INFORMAÇÕES FORNECIDAS:
────────

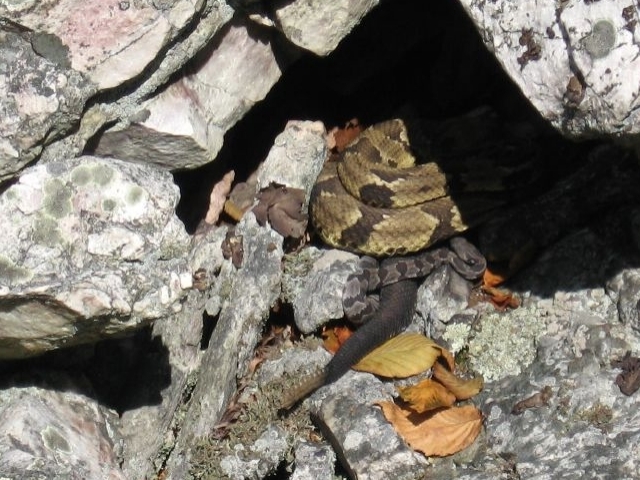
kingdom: Animalia
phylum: Chordata
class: Squamata
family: Viperidae
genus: Crotalus
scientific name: Crotalus horridus
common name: Timber rattlesnake
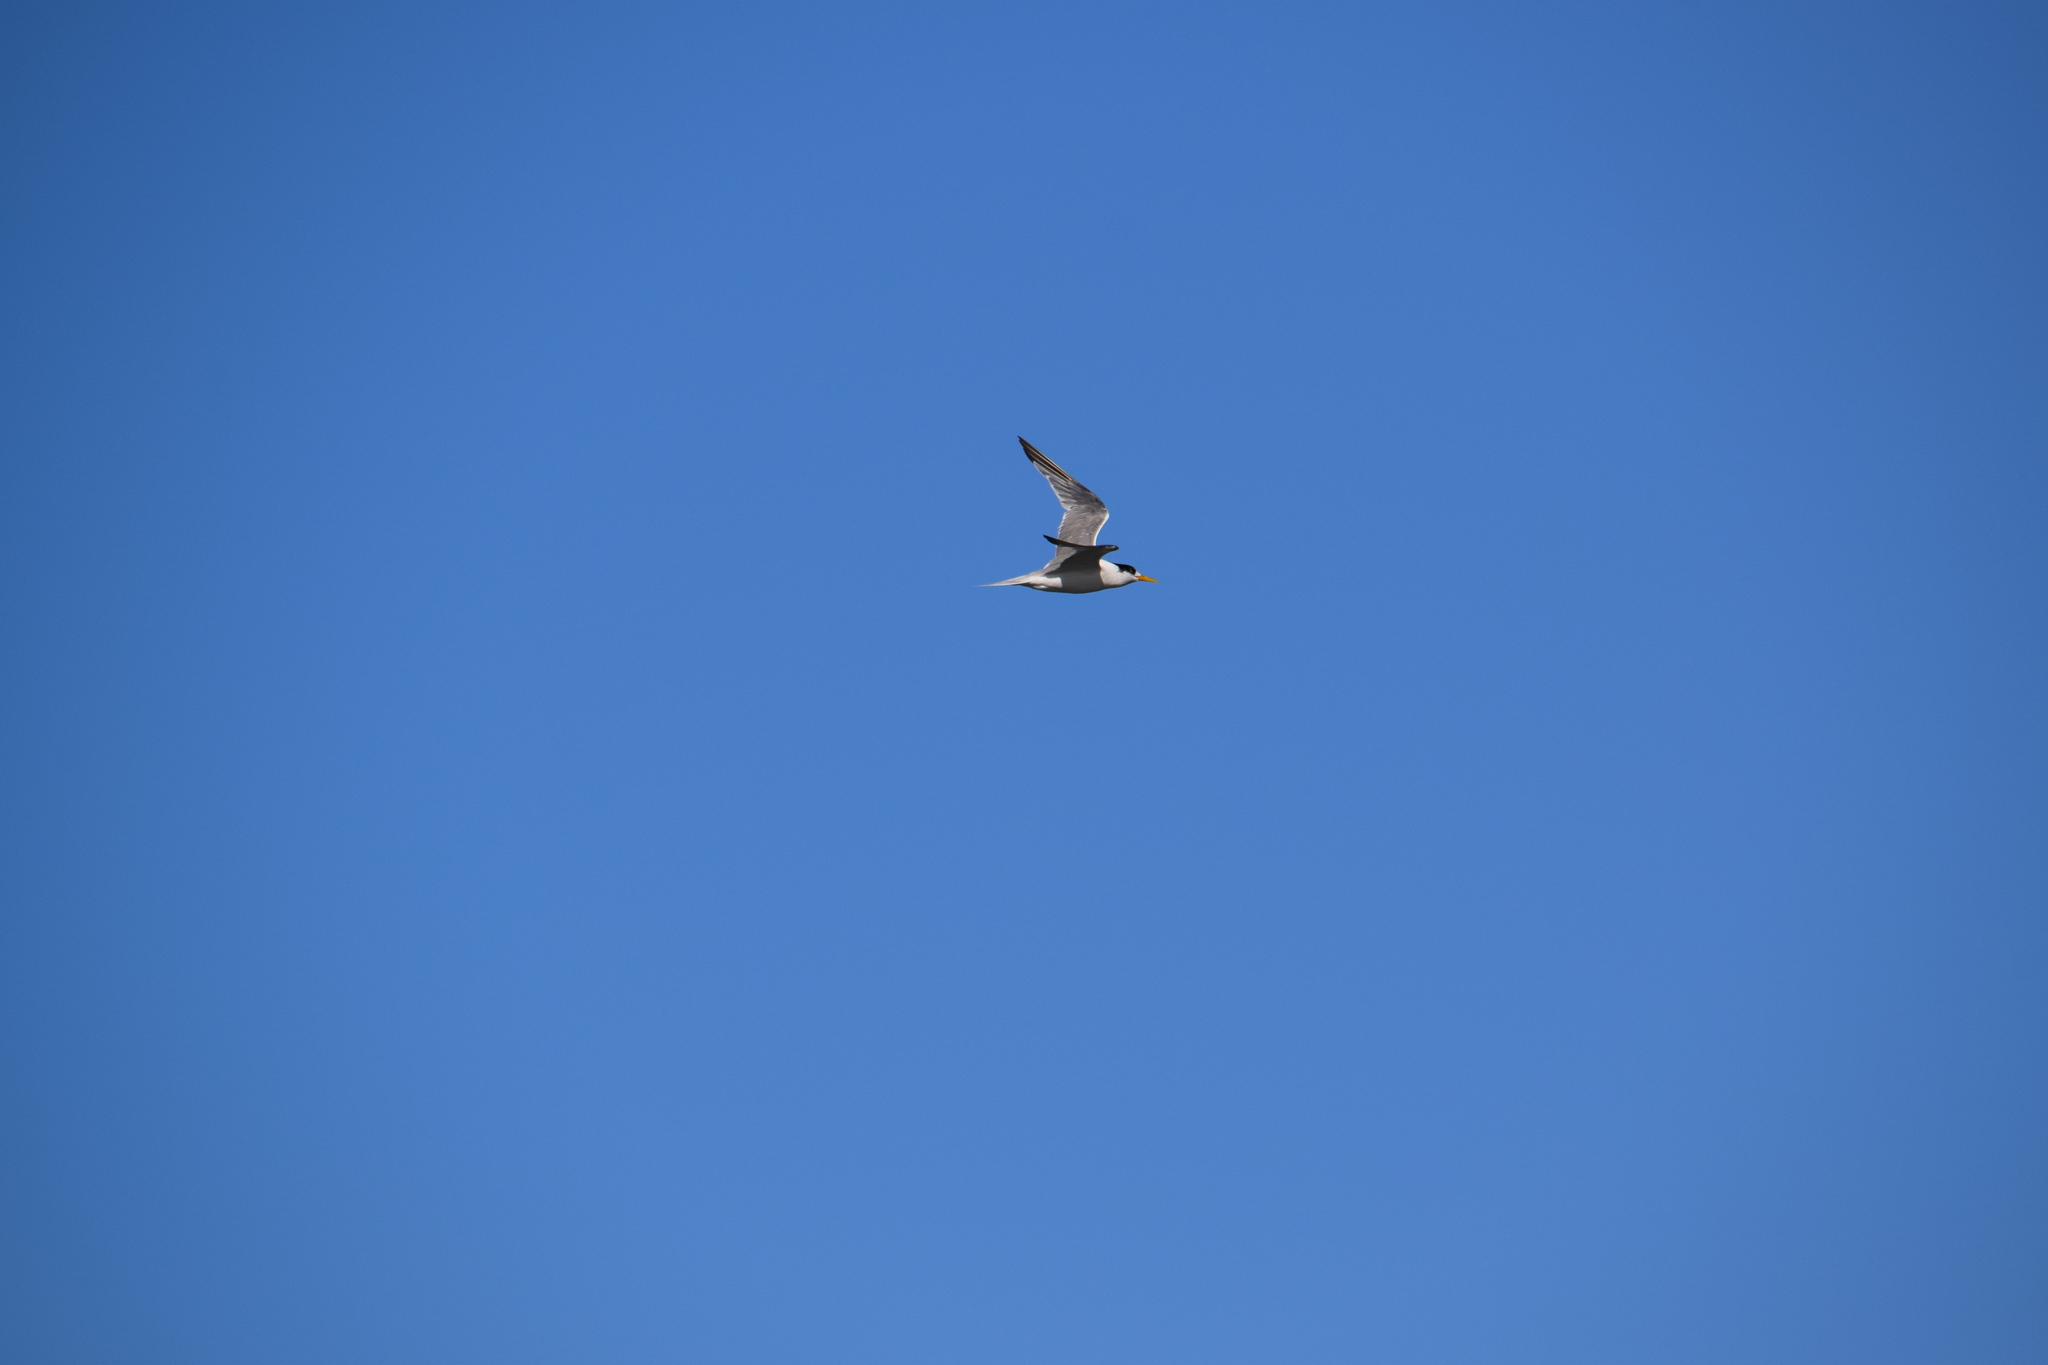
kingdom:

────────

ENUNCIADO DA TAREFA:
Substitua "kingdom" por "reino" em todas as linhas acima e reescreva-as sem nenhuma outra alteração. Deixe as imagens fora da resposta.

RESOLUÇÃO DO EXERCÍCIO:
reino: Animalia
phylum: Chordata
class: Squamata
family: Viperidae
genus: Crotalus
scientific name: Crotalus horridus
common name: Timber rattlesnake
reino:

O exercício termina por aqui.